**TASK TO CARRY OUT**
Repeat precisely the span of lines below that opens with the line containing "6.1 Description of features" and closes with the line containing "3.67 | .00<sup>***</sup> |", both included.

─── RECORD SET

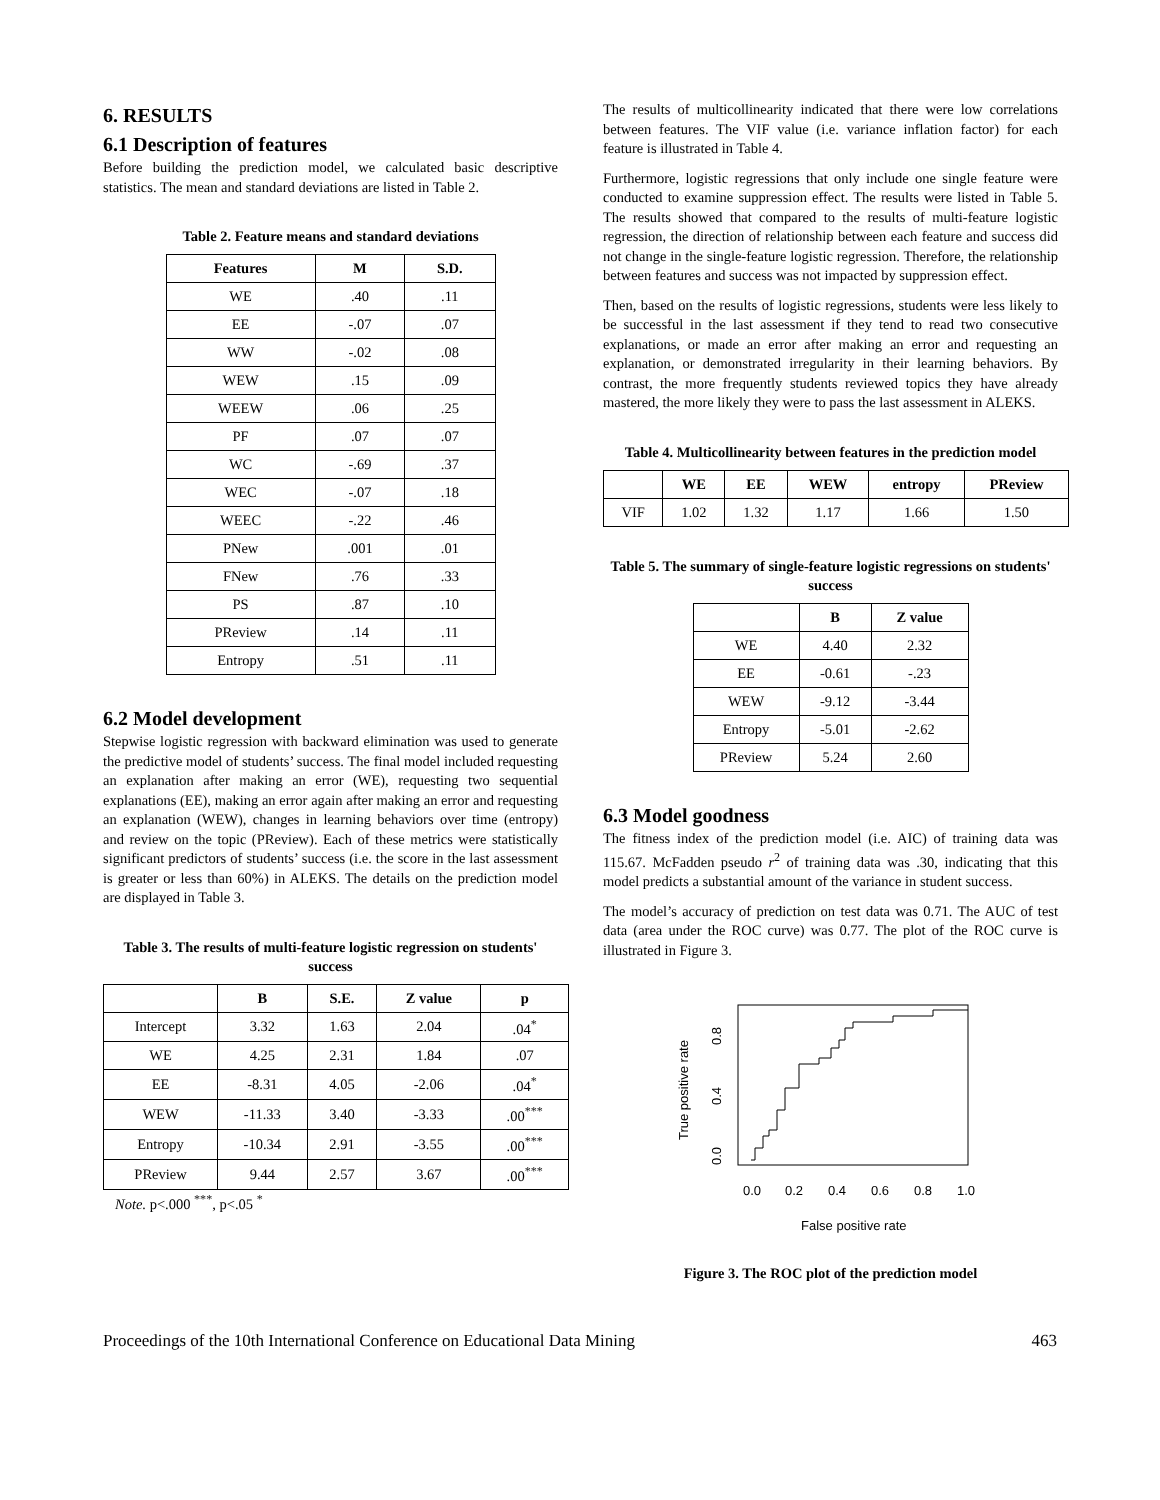6. RESULTS
6.1 Description of features
Before building the prediction model, we calculated basic descriptive statistics. The mean and standard deviations are listed in Table 2.
Table 2. Feature means and standard deviations
| Features | M | S.D. |
| --- | --- | --- |
| WE | .40 | .11 |
| EE | -.07 | .07 |
| WW | -.02 | .08 |
| WEW | .15 | .09 |
| WEEW | .06 | .25 |
| PF | .07 | .07 |
| WC | -.69 | .37 |
| WEC | -.07 | .18 |
| WEEC | -.22 | .46 |
| PNew | .001 | .01 |
| FNew | .76 | .33 |
| PS | .87 | .10 |
| PReview | .14 | .11 |
| Entropy | .51 | .11 |
6.2 Model development
Stepwise logistic regression with backward elimination was used to generate the predictive model of students’ success. The final model included requesting an explanation after making an error (WE), requesting two sequential explanations (EE), making an error again after making an error and requesting an explanation (WEW), changes in learning behaviors over time (entropy) and review on the topic (PReview). Each of these metrics were statistically significant predictors of students’ success (i.e. the score in the last assessment is greater or less than 60%) in ALEKS. The details on the prediction model are displayed in Table 3.
Table 3. The results of multi-feature logistic regression on students' success
| | B | S.E. | Z value | p |
| --- | --- | --- | --- | --- |
| Intercept | 3.32 | 1.63 | 2.04 | .04<sup>*</sup> |
| WE | 4.25 | 2.31 | 1.84 | .07 |
| EE | -8.31 | 4.05 | -2.06 | .04<sup>*</sup> |
| WEW | -11.33 | 3.40 | -3.33 | .00<sup>***</sup> |
| Entropy | -10.34 | 2.91 | -3.55 | .00<sup>***</sup> |
| PReview | 9.44 | 2.57 | 3.67 | .00<sup>***</sup> |
Note. p<.000 <sup>***</sup>, p<.05 <sup>*</sup>
The results of multicollinearity indicated that there were low correlations between features. The VIF value (i.e. variance inflation factor) for each feature is illustrated in Table 4.
Furthermore, logistic regressions that only include one single feature were conducted to examine suppression effect. The results were listed in Table 5. The results showed that compared to the results of multi-feature logistic regression, the direction of relationship between each feature and success did not change in the single-feature logistic regression. Therefore, the relationship between features and success was not impacted by suppression effect.
Then, based on the results of logistic regressions, students were less likely to be successful in the last assessment if they tend to read two consecutive explanations, or made an error after making an error and requesting an explanation, or demonstrated irregularity in their learning behaviors. By contrast, the more frequently students reviewed topics they have already mastered, the more likely they were to pass the last assessment in ALEKS.
Table 4. Multicollinearity between features in the prediction model
| | WE | EE | WEW | entropy | PReview |
| --- | --- | --- | --- | --- | --- |
| VIF | 1.02 | 1.32 | 1.17 | 1.66 | 1.50 |
Table 5. The summary of single-feature logistic regressions on students' success
| | B | Z value |
| --- | --- | --- |
| WE | 4.40 | 2.32 |
| EE | -0.61 | -.23 |
| WEW | -9.12 | -3.44 |
| Entropy | -5.01 | -2.62 |
| PReview | 5.24 | 2.60 |
6.3 Model goodness
The fitness index of the prediction model (i.e. AIC) of training data was 115.67. McFadden pseudo r<sup>2</sup> of training data was .30, indicating that this model predicts a substantial amount of the variance in student success.
The model’s accuracy of prediction on test data was 0.71. The AUC of test data (area under the ROC curve) was 0.77. The plot of the ROC curve is illustrated in Figure 3.
0.0
0.2
0.4
0.6
0.8
1.0
False positive rate
0.0
0.4
0.8
True positive rate
Figure 3. The ROC plot of the prediction model
Proceedings of the 10th International Conference on Educational Data Mining 463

──────

**TASK ANSWER**
6.1 Description of features
Before building the prediction model, we calculated basic descriptive statistics. The mean and standard deviations are listed in Table 2.
Table 2. Feature means and standard deviations
| Features | M | S.D. |
| --- | --- | --- |
| WE | .40 | .11 |
| EE | -.07 | .07 |
| WW | -.02 | .08 |
| WEW | .15 | .09 |
| WEEW | .06 | .25 |
| PF | .07 | .07 |
| WC | -.69 | .37 |
| WEC | -.07 | .18 |
| WEEC | -.22 | .46 |
| PNew | .001 | .01 |
| FNew | .76 | .33 |
| PS | .87 | .10 |
| PReview | .14 | .11 |
| Entropy | .51 | .11 |
6.2 Model development
Stepwise logistic regression with backward elimination was used to generate the predictive model of students’ success. The final model included requesting an explanation after making an error (WE), requesting two sequential explanations (EE), making an error again after making an error and requesting an explanation (WEW), changes in learning behaviors over time (entropy) and review on the topic (PReview). Each of these metrics were statistically significant predictors of students’ success (i.e. the score in the last assessment is greater or less than 60%) in ALEKS. The details on the prediction model are displayed in Table 3.
Table 3. The results of multi-feature logistic regression on students' success
| | B | S.E. | Z value | p |
| --- | --- | --- | --- | --- |
| Intercept | 3.32 | 1.63 | 2.04 | .04<sup>*</sup> |
| WE | 4.25 | 2.31 | 1.84 | .07 |
| EE | -8.31 | 4.05 | -2.06 | .04<sup>*</sup> |
| WEW | -11.33 | 3.40 | -3.33 | .00<sup>***</sup> |
| Entropy | -10.34 | 2.91 | -3.55 | .00<sup>***</sup> |
| PReview | 9.44 | 2.57 | 3.67 | .00<sup>***</sup> |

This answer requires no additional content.